We have found many benefits to partnering with a great organization, Extension. There is a vast variety of personnel, and resources to pull from. The knowledge base of Extension personnel far exceeds what any other organization has to support youth, in general. The opportunities are endless with partnering with an organization consisting of a wide variety of subject matters. What helps is the fact they are local. We continue to attend the 4-H Military Partnership Meeting each Spring, where we gather great ideas on how to further develop our partnership with 4-H and extensions as a whole.
About us:
Laura Groenweg, is the Lead Child and Youth Program Coordinator at Cognitive Professional Service Corporation. She has been working with State Family Programs for 6 years, and started the Minnesota Military Teen Panel, or MMTP, 5 years ago. In that time she has become a military spouse and has had 2 boys, Levi, 2 ½ years old and Simon, 9 months old. Recently, she experienced a 6 month separation while her husband was attending Basic Officer Leadership course in Ft. Sill, OK.

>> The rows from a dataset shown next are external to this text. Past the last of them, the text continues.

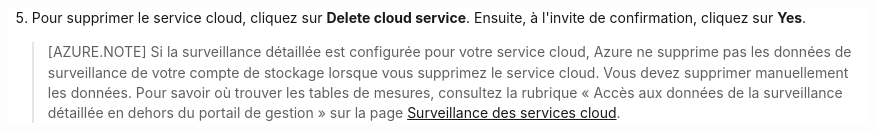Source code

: 5. Pour supprimer le service cloud, cliquez sur **Delete cloud service**. Ensuite, à l'invite de confirmation, cliquez sur **Yes**.

> [AZURE.NOTE]
Si la surveillance détaillée est configurée pour votre service cloud, Azure ne supprime pas les données de surveillance de votre compte de stockage lorsque vous supprimez le service cloud. Vous devez supprimer manuellement les données. Pour savoir où trouver les tables de mesures, consultez la rubrique « Accès aux données de la surveillance détaillée en dehors du portail de gestion » sur la page <a href="http://azure.microsoft.com/documentation/articles/cloud-services-how-to-monitor/">Surveillance des services cloud</a>.

 

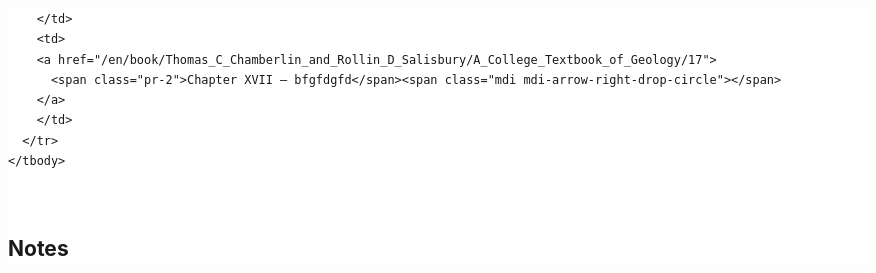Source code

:         </td>
        <td>
        <a href="/en/book/Thomas_C_Chamberlin_and_Rollin_D_Salisbury/A_College_Textbook_of_Geology/17">
          <span class="pr-2">Chapter XVII — bfgfdgfd</span><span class="mdi mdi-arrow-right-drop-circle"></span>
        </a>
        </td>
      </tr>
    </tbody>
  </table>
</figure>

<br>

## Notes


[^1]: 

[^2]: 

[^3]: 

[^4]: 

[^5]: 

[^6]: 

[^7]: 

[^8]: 

[^9]: 

[^10]: 

[^11]: 

[^12]: 

[^13]: 

[^14]: 

[^15]: 

[^16]: 

[^17]: 

[^18]: 

[^19]: 

[^20]: 

[^21]: 

[^22]: 

[^23]:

Moriah Legvold is with the MN National Guard as a Child and Youth Program Coordinator and has been working with State Family Programs for 3 years. Previously, Moriah was an elementary teacher at Iowa Connections Academy. She has gained experience and a passion for military youth as a Camp Adventure Counselor on an active duty base in Hawaii during Summer 2010. She continued her passion volunteering for the Iowa National Guard for 1 ½ years around the time she graduated from college in 2011 with a degree in Elementary Education at William Penn University.